# [PROBLEM STATEMENT]
With the pictures excluded, retype the records that follow exactly.

Saved data entries:
++++

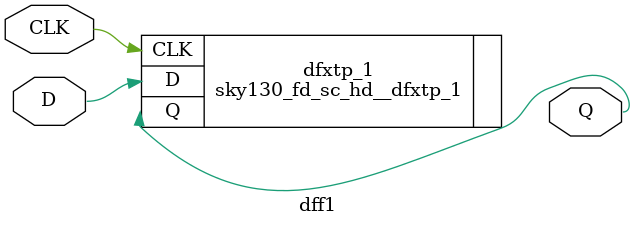
<source format=v>

module buf02(
	A,
	Y
);

input wire	A;
output wire	Y;

	sky130_fd_sc_hd__buf_2 buf_2 (.X(Y), .A(A));

endmodule


module buf04(
	A,
	Y
);

input wire	A;
output wire	Y;

	sky130_fd_sc_hd__buf_4 buf_4 (.X(Y), .A(A));

endmodule


module xnor2(
	A0,
	A1,
	Y
);


input wire	A0;
input wire	A1;
output wire	Y;

	sky130_fd_sc_hd__xnor2_1 xnor2_1 (.Y(Y), .A(A0), .B(A1));

endmodule


module xor2(
	A0,
	A1,
	Y
);


input wire	A0;
input wire	A1;
output wire	Y;

	sky130_fd_sc_hd__xor2_1 xor2_1 (.X(Y), .A(A0), .B(A1));

endmodule


module mux21(
	A0,
	A1,
	S0,
	Y
);

input wire	A0;
input wire	A1;
input wire	S0;
output wire	Y;

	sky130_fd_sc_hd__mux2i_1 mux2i_1 (.Y(Y), .A0(A0), .A1(A1), .S(S0));

endmodule


module mux21_ni(
	A0,
	A1,
	S0,
	Y
);

input wire	A0;
input wire	A1;
input wire	S0;
output wire	Y;

	sky130_fd_sc_hd__mux2_1 mux2_1 (.X(Y), .A0(A0), .A1(A1), .S(S0));

endmodule


module dffs_ni(
	CLK,
	D,
	S,
	Q
);


input wire	CLK;
input wire	D;
input wire	S;
output wire	Q;

	sky130_fd_sc_hd__dfstp_1 dfstp_1 (.Q(Q), .CLK(CLK), .D(D), .SET_B(S));

endmodule


module dffr(
	CLK,
	D,
	R,
	Q
);


input wire	CLK;
input wire	D;
input wire	R;
output wire	Q;

	sky130_fd_sc_hd__dfrtp_1 dfrtp_1 (.Q(Q), .CLK(CLK), .D(D), .RESET_B(R));

endmodule


module dff1(
	CLK,
	D,
	Q
);


input wire	CLK;
input wire	D;
output wire	Q;

	sky130_fd_sc_hd__dfxtp_1 dfxtp_1 (.Q(Q), .CLK(CLK), .D(D));

endmodule

</source>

++++

# [WRITTEN REPLY]
<source format=v>

module buf02(
	A,
	Y
);

input wire	A;
output wire	Y;

	sky130_fd_sc_hd__buf_2 buf_2 (.X(Y), .A(A));

endmodule


module buf04(
	A,
	Y
);

input wire	A;
output wire	Y;

	sky130_fd_sc_hd__buf_4 buf_4 (.X(Y), .A(A));

endmodule


module xnor2(
	A0,
	A1,
	Y
);


input wire	A0;
input wire	A1;
output wire	Y;

	sky130_fd_sc_hd__xnor2_1 xnor2_1 (.Y(Y), .A(A0), .B(A1));

endmodule


module xor2(
	A0,
	A1,
	Y
);


input wire	A0;
input wire	A1;
output wire	Y;

	sky130_fd_sc_hd__xor2_1 xor2_1 (.X(Y), .A(A0), .B(A1));

endmodule


module mux21(
	A0,
	A1,
	S0,
	Y
);

input wire	A0;
input wire	A1;
input wire	S0;
output wire	Y;

	sky130_fd_sc_hd__mux2i_1 mux2i_1 (.Y(Y), .A0(A0), .A1(A1), .S(S0));

endmodule


module mux21_ni(
	A0,
	A1,
	S0,
	Y
);

input wire	A0;
input wire	A1;
input wire	S0;
output wire	Y;

	sky130_fd_sc_hd__mux2_1 mux2_1 (.X(Y), .A0(A0), .A1(A1), .S(S0));

endmodule


module dffs_ni(
	CLK,
	D,
	S,
	Q
);


input wire	CLK;
input wire	D;
input wire	S;
output wire	Q;

	sky130_fd_sc_hd__dfstp_1 dfstp_1 (.Q(Q), .CLK(CLK), .D(D), .SET_B(S));

endmodule


module dffr(
	CLK,
	D,
	R,
	Q
);


input wire	CLK;
input wire	D;
input wire	R;
output wire	Q;

	sky130_fd_sc_hd__dfrtp_1 dfrtp_1 (.Q(Q), .CLK(CLK), .D(D), .RESET_B(R));

endmodule


module dff1(
	CLK,
	D,
	Q
);


input wire	CLK;
input wire	D;
output wire	Q;

	sky130_fd_sc_hd__dfxtp_1 dfxtp_1 (.Q(Q), .CLK(CLK), .D(D));

endmodule

</source>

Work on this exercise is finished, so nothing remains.